Yesterday, I was walking on the road. Not that this is the first time I am walking, but it is very rare for me to come out at 7 in the morning. I didn't know the day starts so early for many people, maybe I live in my own world. Its really surprising to see what all that happens during these early mornings. I saw small groups of beggars (many may feel this as an inappropriate word, but a substitute won't change the meaning) sitting, probably with their families or friends, having a hearty chit-chat. They were sharing that little food, they held preciously in their hands bought at the places where I as a student with limited-preserved pocket-money used to go. Every time I give a coin to a beggar, I had named the feeling I see in their faces as Happiness. But now realised that was just gratefulness. Happiness is what I saw in their eyes when they are with their loved ones. But the question is which of these two feelings is of prime importance. This is yet another doubt added to the humongous number of confusions in my life.
Then I saw a young couple walking hand in hand. The guy was on a call and the girl was busy selecting songs in her iPod. Initially, I assumed that to be just another example of our modern life. They were together only physically and were walking being each engaged with their own self. The next moment the girl placed one of the earphones in her partner's ears and smiled warmly.
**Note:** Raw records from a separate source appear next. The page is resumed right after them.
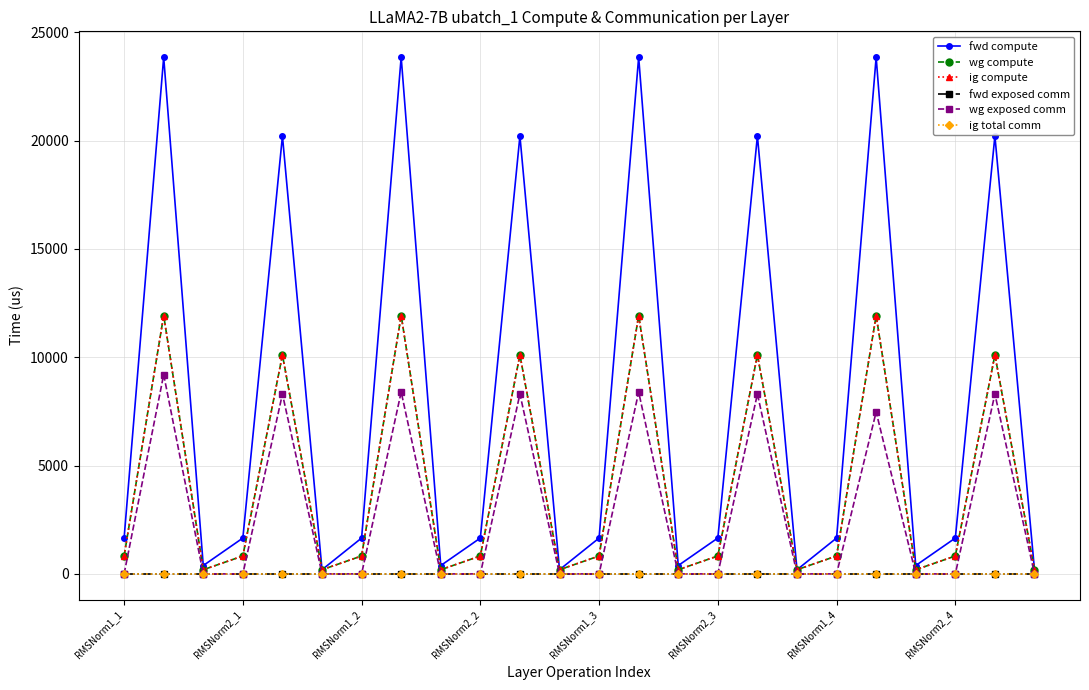

Does the chart have visible grid lines?

Yes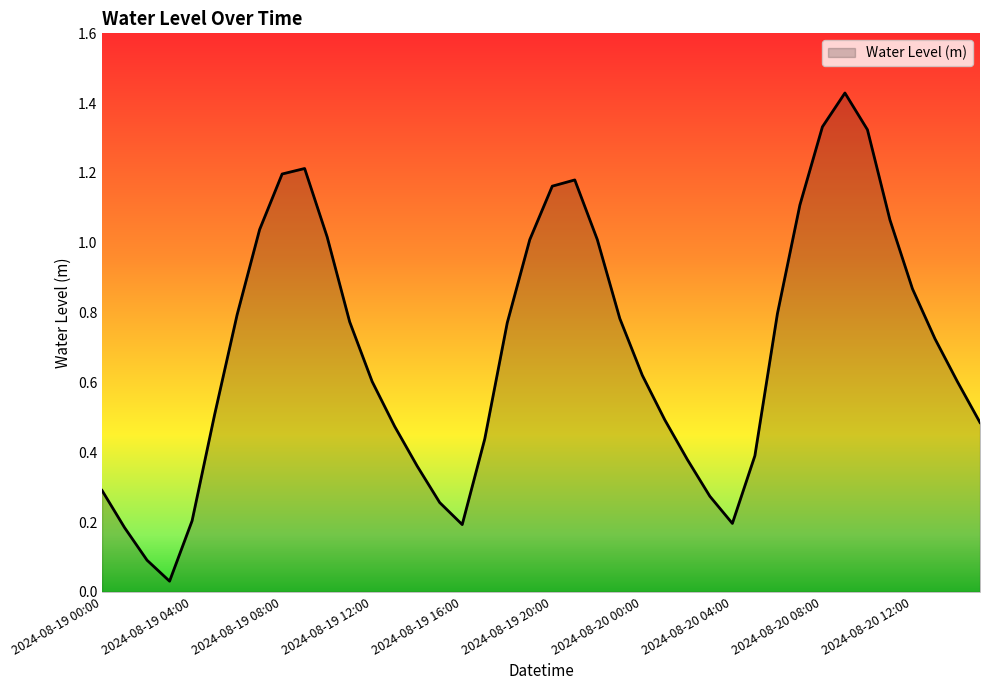

Reading left to right, list all the values displayed in this chart.

0.3	0.2	0.1	0.0	0.2	0.5	0.8	1.0	1.2	1.2	1.0	0.8	0.6	0.5	0.4	0.3	0.2	0.4	0.8	1.0	1.2	1.2	1.0	0.8	0.6	0.5	0.4	0.3	0.2	0.4	0.8	1.1	1.3	1.4	1.3	1.1	0.9	0.7	0.6	0.5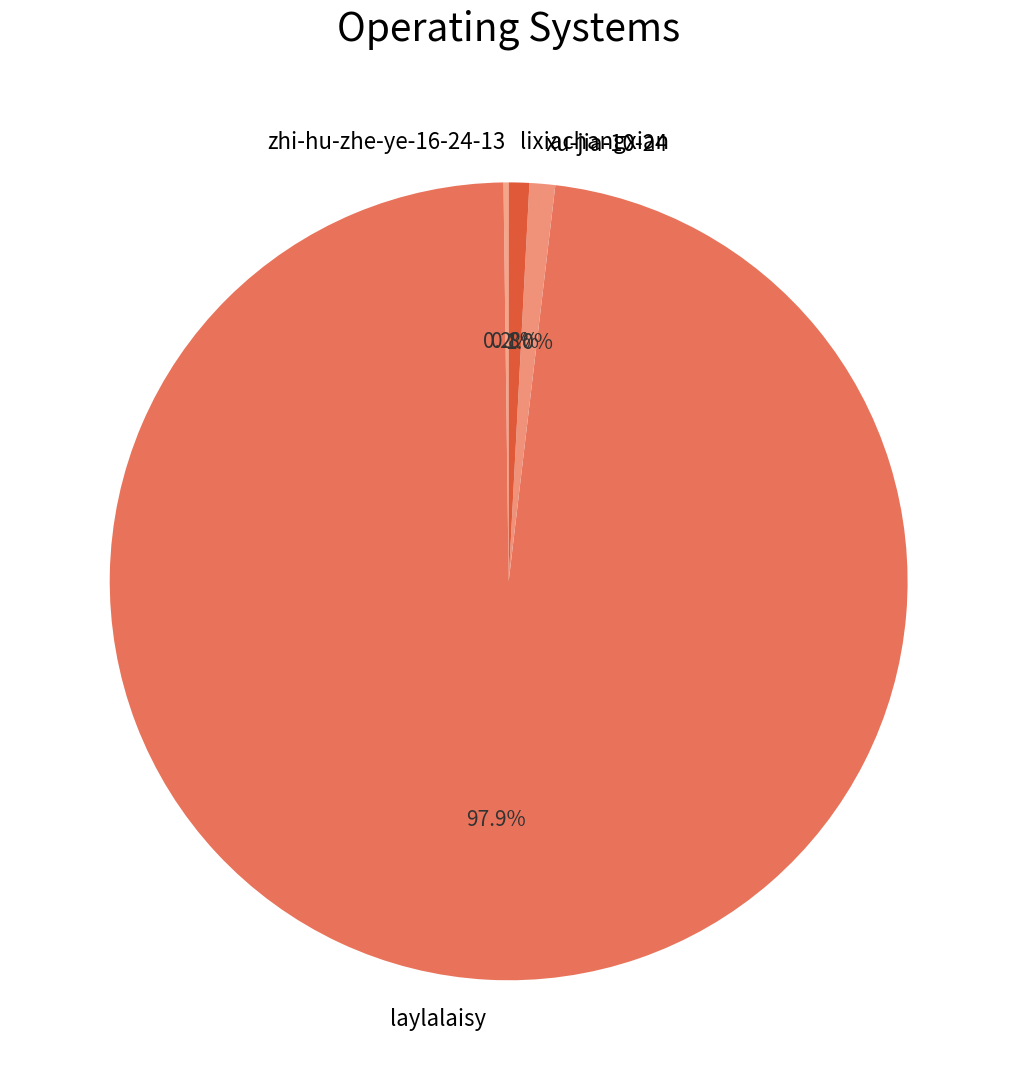

Which slice is the largest?

laylalaisy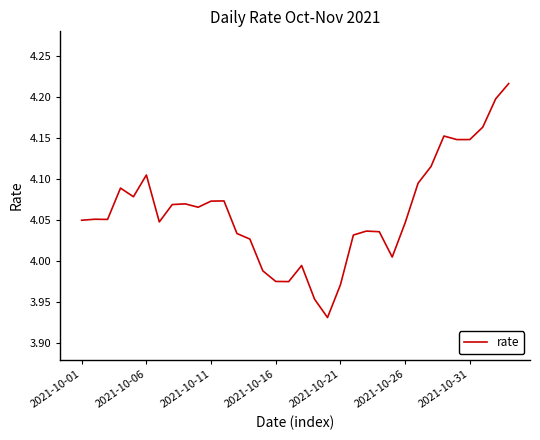

What is the difference between the maximum and minimum values?

0.3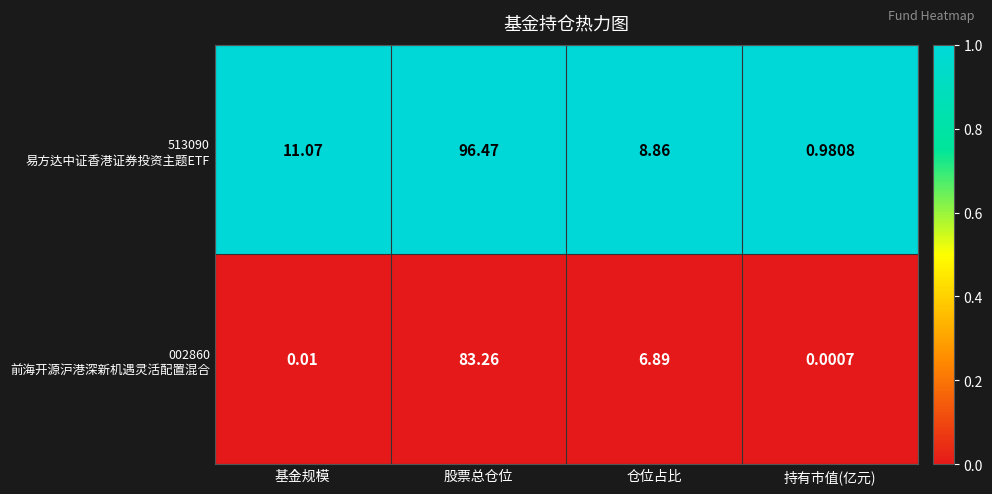

What is the spread (max minus min) of values at 股票总仓位?

13.2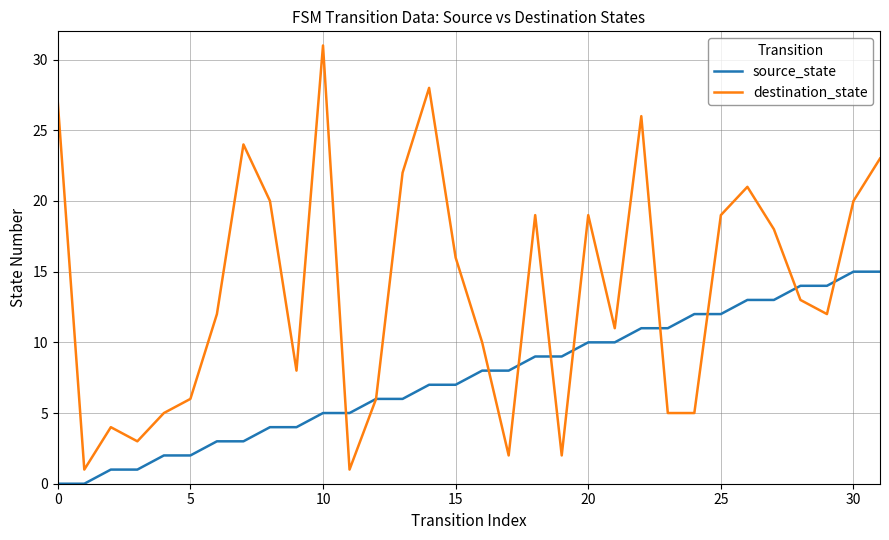

Reading left to right, extract all data points from this chart.

source_state: 0	0	1	1	2	2	3	3	4	4	5	5	6	6	7	7	8	8	9	9	10	10	11	11	12	12	13	13	14	14	15	15
destination_state: 27	1	4	3	5	6	12	24	20	8	31	1	6	22	28	16	10	2	19	2	19	11	26	5	5	19	21	18	13	12	20	23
The guy smiled back with the look that said I am-happy-to-have-you-by-my-side and responded quickly by hanging up his cell. This small incident taught me the meaning of perfect understanding. It is giving our mates their own space and at the same time not giving them a chance to miss you.
I took a turn from that road and headed in a different direction. But it's only later that I came to know that it was not just a turn, but a twist. I saw a half-naked woman, around 50 lying on the footpath shouting in the language of pain and only pain. I saw a dosa bandi here too, only that the bandi had no customers. He reduced the rate and increased the size of dosa. But for no use. I saw a lovely couple, the guy was trying to catch up with the girl walking ahead of him, trying to talk, maybe convince. But for no use. A college student who missed his bus, tried painfully hard to catch it. But for no use. This is it I thought, that turn there was the end of Road Of Relations.
As the time passed by few minutes and my walk crossed by few kilometres, the road became busy with some students rushing to their colleges, some waiting for their buses, eyes on cell, fingers punching the keypad and a smile on face. People appeared to carry an I am-all-geared-up aura around them. Yes, they were employees both white-collared and blue. The chai-wala has already started serving his customers-cum- dearest friends.The dosa stall uncle was putting up a tent before his bandi, the chai-wala was helping him and people have already started flooding.